A famous metaphor of mental processes from Aeneid 8.18-25 (Ahl’s translation below):

Talia per Latium. quae Laomedontius heros
cuncta videns magno curarum fluctuat aestu,
atque animum nunc huc celerem nunc dividit illuc
in partisque rapit varias perque omnia versat:
sicut aquae tremulum labris ubi lumen aënis
sole repercussum aut radiantis imagine lunae
omnia pervolitat late loca, iamque sub auras
erigitur summique ferit laquearia tecti.

Such is the tally of Latium’s ills. Once Laomedon’s kinsman
Drinks in this vision, the hero is swept on a swell of emotions,
Scurrying thoughts into this or that channel of choice and decision,
Surging in random directions, examining every perspective,
Just as the shimmering light from a watery surface in bronze-lipped
Cauldrons—itself but reflected sun, or the radiant, mirrored
Face of the moon—ripples all round a room, leaps up through the yielding
Air where it flickers on fretted beams panelled high on the ceiling.

Which is a certain imitation of Apollonius’ Argonautica 3.750-760 (in Race’s now Loeb translation):

But by no means had sweet sleep overtaken Medea, because in her longing for Jason many anxieties kept her awake, as she dreaded the great strength of the oxen that were going to make him die a horrid death in the field of Ares. Over and over the heart within her breast fluttered wildly, as when a ray of sunlight bounds inside a house as it leaps from water freshly poured into a cauldron or perhaps into a bucket, and quivers and darts here and there from the rapid swirling—thus did the girl’s heart tremble in her breast.

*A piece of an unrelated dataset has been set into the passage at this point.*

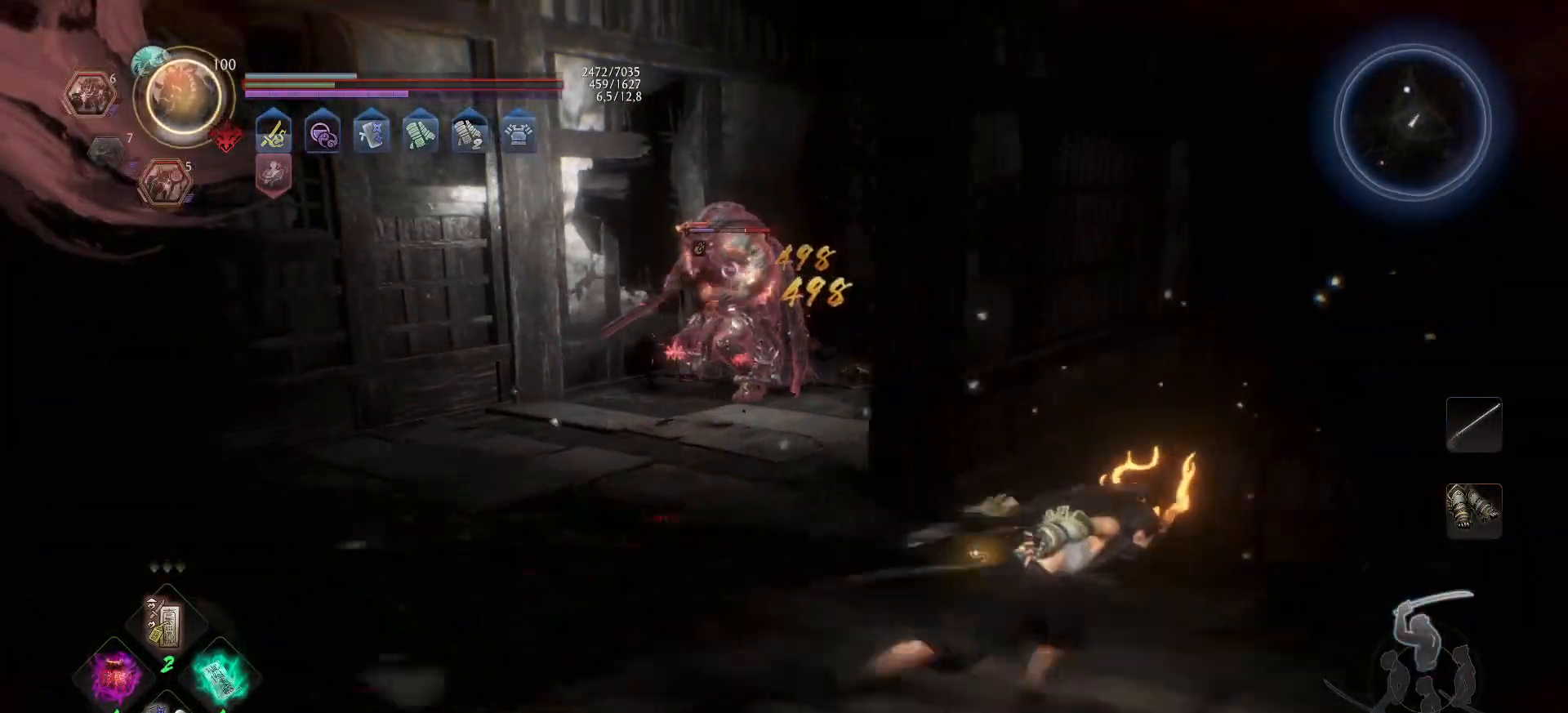
{"buttons": ["R1", "DPAD_LEFT"], "left_stick": "center", "right_stick": "center", "events": [[233, "A", "up"], [283, "R1", "down"], [333, "R2", "down"], [333, "left_stick", "center"], [417, "R2", "up"], [450, "DPAD_LEFT", "down"]]}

ἀλλὰ μάλ᾿ οὐ Μήδειαν ἐπὶ γλυκερὸς λάβεν ὕπνος·
πολλὰ γὰρ Αἰσονίδαο πόθῳ μελεδήματ᾿ ἔγειρεν
δειδυῖαν ταύρων κρατερὸν μένος, οἷσιν ἔμελλεν
φθίσθαι ἀεικελίῃ μοίρῃ κατὰ νειὸν Ἄρηος.
πυκνὰ δέ οἱ κραδίη στηθέων ἔντοσθεν ἔθυιεν,
ἠελίου ὥς τίς τε δόμοις ἐνιπάλλεται αἴγλη
ὕδατος ἐξανιοῦσα, τὸ δὴ νέον ἠὲ λέβητι
ἠέ που ἐν γαυλῷ κέχυται, ἡ δ᾿ ἔνθα καὶ ἔνθα
ὠκείῃ στροφάλιγγι τινάσσεται ἀίσσουσα·
ὣς δὲ καὶ ἐν στήθεσσι κέαρ ἐλελίζετο κούρης.

But also a partial recollection of an image in Lucretius (4.211-213, Rouse’s Loeb text and translation)

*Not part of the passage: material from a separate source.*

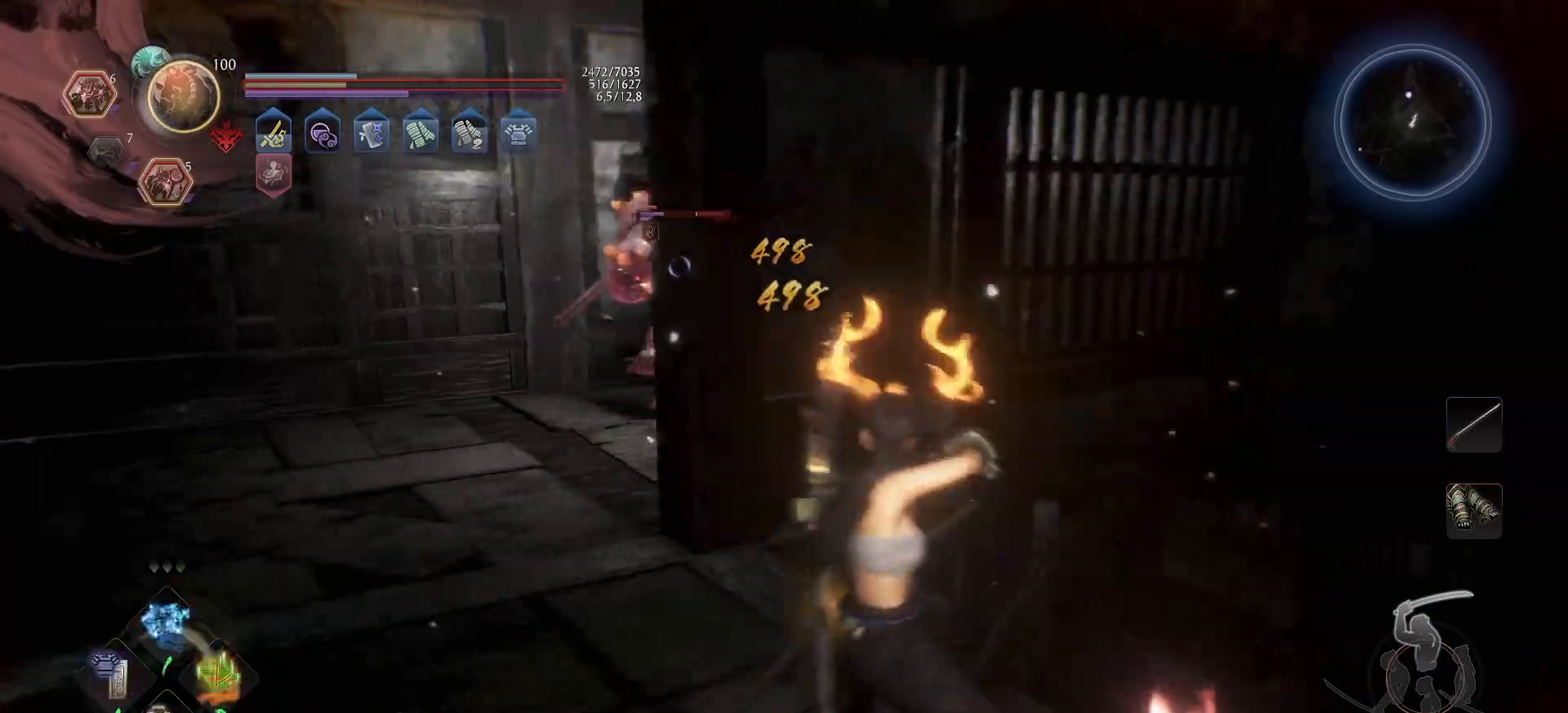
{"buttons": [], "left_stick": "center", "right_stick": "center", "events": [[17, "DPAD_LEFT", "up"], [83, "DPAD_LEFT", "down"], [167, "DPAD_LEFT", "up"], [200, "R1", "up"], [250, "DPAD_UP", "down"], [350, "DPAD_UP", "up"]]}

that as soon as the brightness of water is laid in the open air under a starry sky, at once the serene constellations of the firmament answer back twinkling in the water

quod simul ac primum sub diu splendor aquaiponitur, extemplo caelo stellante serenasidera respondent in aqua radiantia mundi.